A data refinery is a system that pulls in raw data, cleans it up, fuses data from disparate sources, and adds tools on top of it for easier analysis.

One of the hallmarks of a data refinery is data cleanup. The team at Descartes Labs spends an inordinate amount of time on the remote sensing science that enables complex models to be accurate. We’ve been working on coregistration of pixels (making sure every pixel is in the proper place), global surface reflectance (correcting for the effects of the atmosphere) and advanced cloud detection (ensure models only incorporate the best pixels).

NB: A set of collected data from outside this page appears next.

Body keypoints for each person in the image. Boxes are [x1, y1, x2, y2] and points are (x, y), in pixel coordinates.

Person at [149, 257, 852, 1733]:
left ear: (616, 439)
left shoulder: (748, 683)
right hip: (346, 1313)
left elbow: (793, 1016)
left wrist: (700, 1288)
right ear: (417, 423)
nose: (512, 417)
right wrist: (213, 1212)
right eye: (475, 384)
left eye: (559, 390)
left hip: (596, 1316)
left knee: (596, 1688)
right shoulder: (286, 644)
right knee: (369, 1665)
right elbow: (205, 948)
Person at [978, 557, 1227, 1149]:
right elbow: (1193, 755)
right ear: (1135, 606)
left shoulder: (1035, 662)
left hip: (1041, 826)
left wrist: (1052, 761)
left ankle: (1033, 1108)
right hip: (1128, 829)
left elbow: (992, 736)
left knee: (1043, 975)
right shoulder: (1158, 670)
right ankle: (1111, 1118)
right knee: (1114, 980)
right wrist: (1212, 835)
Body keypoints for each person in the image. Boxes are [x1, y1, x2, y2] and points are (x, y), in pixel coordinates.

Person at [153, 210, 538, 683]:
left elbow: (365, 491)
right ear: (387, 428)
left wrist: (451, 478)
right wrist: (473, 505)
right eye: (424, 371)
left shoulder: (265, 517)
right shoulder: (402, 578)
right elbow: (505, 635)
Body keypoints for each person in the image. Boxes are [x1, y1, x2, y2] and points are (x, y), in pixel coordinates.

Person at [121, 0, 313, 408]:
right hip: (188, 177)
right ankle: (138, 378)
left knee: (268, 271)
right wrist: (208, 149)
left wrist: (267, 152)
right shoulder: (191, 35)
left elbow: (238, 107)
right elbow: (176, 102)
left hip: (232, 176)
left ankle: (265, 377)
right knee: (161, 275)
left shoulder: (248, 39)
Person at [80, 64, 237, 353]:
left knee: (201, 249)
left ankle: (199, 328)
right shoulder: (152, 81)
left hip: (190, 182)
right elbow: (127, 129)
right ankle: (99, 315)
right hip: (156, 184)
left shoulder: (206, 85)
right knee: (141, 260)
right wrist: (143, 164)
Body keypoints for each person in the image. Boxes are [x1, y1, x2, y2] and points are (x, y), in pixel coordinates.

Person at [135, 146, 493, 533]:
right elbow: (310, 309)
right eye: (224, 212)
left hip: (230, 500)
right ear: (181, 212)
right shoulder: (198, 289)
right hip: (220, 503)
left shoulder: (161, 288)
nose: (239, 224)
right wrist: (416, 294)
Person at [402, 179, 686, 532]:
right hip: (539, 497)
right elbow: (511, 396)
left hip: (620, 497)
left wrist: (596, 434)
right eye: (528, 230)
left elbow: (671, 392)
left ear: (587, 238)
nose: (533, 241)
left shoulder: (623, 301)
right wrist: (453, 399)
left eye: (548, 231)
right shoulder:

But, even more important than data cleanup is data fusion. Every data set has unique qualities: finer spatial resolution, pictures with greater frequency, seeing through clouds, and even listening to radio frequency signals or measuring heat. In working on customer problems, one of the things we’ve uncovered is that it’s rarely a single satellite or dataset alone that will solve the problem. Only by turning different datasets into a fused sensor, a super-sensor, are we able to solve the problem.

Finally, we’re building a series of data tools to make it easier for data scientists to access and manipulate huge numbers of pixels. Already we’ve made it easy to search through our archive and return pixels in under 100 milliseconds. We’ll continue to create software that makes satellite data accessible to all data scientists, not just those with PhDs in remote sensing.

By building a data refinery, Descartes Labs is different from a pure analytics company and different from satellite providers. We believe that there will continue to be huge investment in satellites and innovation on hardware — all of which will produce more datasets with hidden insights to be discovered. We expect to see the emergence of numerous analysis companies, using satellite data in unique ways for consumers, corporations, and governments. In the future, our data refinery will collect all of the imagery generated by satellites, normalize it across all of the different sensors, and present science-ready data, freeing developers to focus on advancing science using satellite imagery instead of wasting time collecting and cleaning data.

But, our vision doesn’t end with building a data refinery for satellite imagery. There are other large datasets that are necessary if you want to build complex models of agriculture, shipping & logistics, forestry, energy infrastructure, and human activity. Weather, drones, IoT, even geo-located social media are all useful types of data to use in creating accurate models of activity here on planet Earth.

The first version of this data refinery, the Descartes Labs Platform, is available now. Developers and university researchers have been exploring Earth under our platform beta, and we’ve been directly assisting commercial customers to better understand their businesses and supply chains. Whether you’re a researcher interested in using satellite data to further your science, or a company interested in unlocking understanding of your supply chain through satellite data, talk with us — we’re looking for interesting problems to solve.

Celebrating a venture raise isn’t what really matters, it’s what you do with the money that’s important. We’ll keep you posted as we evolve our data refinery, solve more wickedly-hard science problems, and unlock the value of satellite data to better understand this beautiful planet we live on.